L3 Technologies [LLL] on Tuesday reported strong fourth quarter sales but earnings fell due to higher taxes and charges related to its traveling wave tube (TWT) business, and expenses related to its pending merger with Harris Corp. [HRS].
The charge at the TWT business cut $45 million from operating profit, which helped keep the company’s segment operating margin for the year flat at 10.8 percent versus 2017. L3 executives said on the company’s earnings call that they are fixing the TWT issues and that combined with lower pension expenses and ongoing business improvement initiatives expect operating margin to hit 12 percent in 2019.
L3 Chairman, President and CEO Christopher Kubasik said on the call that the company is “very confident” on the margin improvement this year.

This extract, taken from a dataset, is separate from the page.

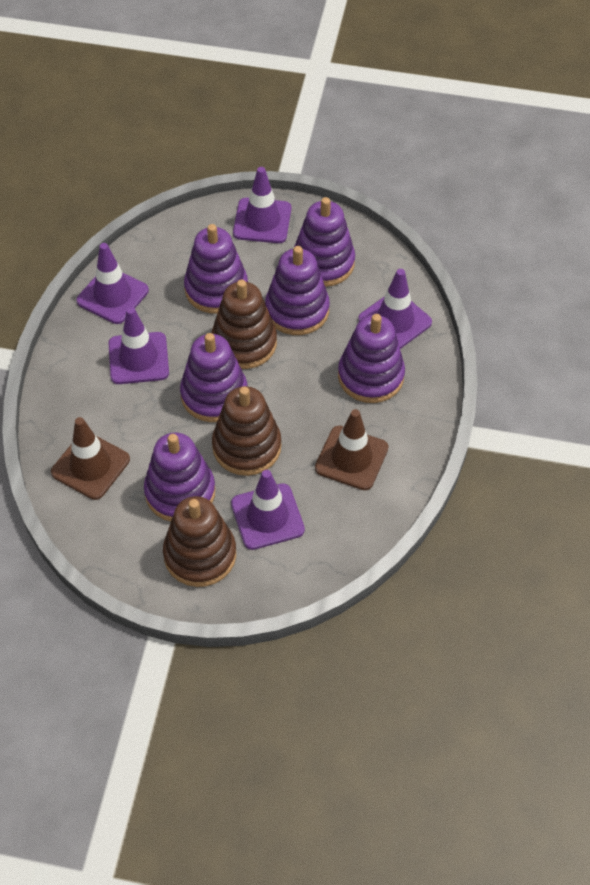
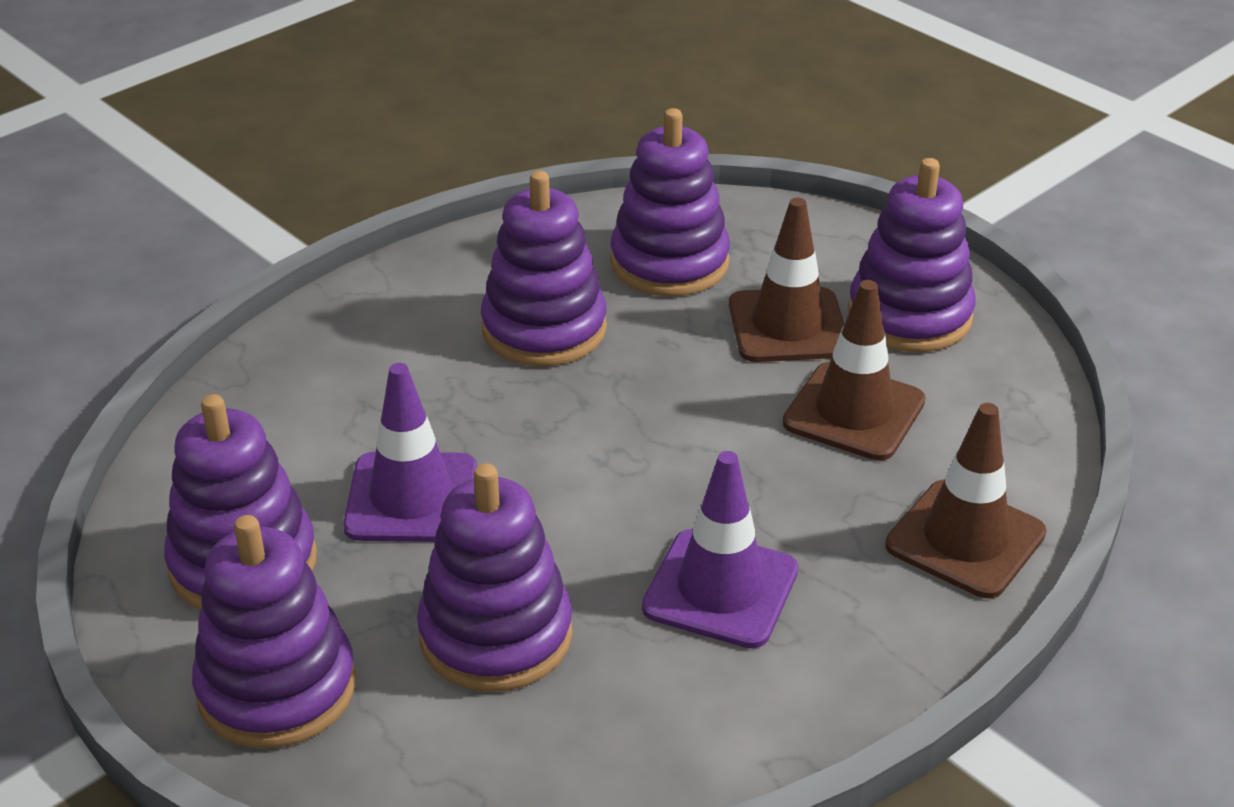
brown stacking toy: [163,496,236,587] [211,280,277,369] [212,386,281,476] = 3 -> none = 0
brown traffic cone: [51,417,130,500] [315,409,389,490] = 2 -> [729,198,844,362] [783,280,926,461] [885,403,1046,598] = 3
purple traffic cone: [76,243,149,324] [109,307,169,384] [231,470,305,550] [233,167,291,243] [358,269,432,349] = 5 -> [343,363,477,542] [642,451,798,648] = 2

Sales in the quarter rose 8 percent to $2.8 billion from $2.6 billion a year ago, with 7 percent of the gain organic. Net income slipped 15 percent to $226 million, $2.83 earnings per share (EPS), from $267 million ($3.34 EPS) a year ago.
Excluding debt retirement charges, merger and acquisition related expenses, and gains from business divestitures, adjusted earnings fell 7 percent to $247 million ($3.10 EPS), topping consensus estimates of $2.71 EPS. Free cash flow was $664 million.
Sales and operating profits were up double digits in the Intelligence, Surveillance and Reconnaissance Systems, and the Electronic Systems segments and down in the Communications and Networked Systems segment on the TWT business.
For all of 2018, sales were up 7 percent to $10.2 billion from $9.6 billion in 2017, with substantially all of the growth organic. Net income was up 6 percent to $800 million ($10.05 EPS) from $753 million ($9.46 EPS), and adjusted income was $856 million ($10.75 EPS). Free cash flow was $935 million.
Orders in the quarter were $3 billion and for 2018 $11.6 billion. L3’s funded backlog at the end of 2018 stood at $9.7 billion, up 14 percent from $8.5 billion a year ago.
In 2019, L3 expects sales of about $10.8 billion, a 5 percent increase over 2018 with upside to the top line guidance given the strong order flow in 2018 and backlog, Ralph D’Ambrosio, the company’s chief financial officer, said on the call. Free cash flow is expected to exceed $1 billion.
D’Ambrosio said orders in 2019 will exceed sales for a book-to-bill ratio that approaches 1.1 times sales.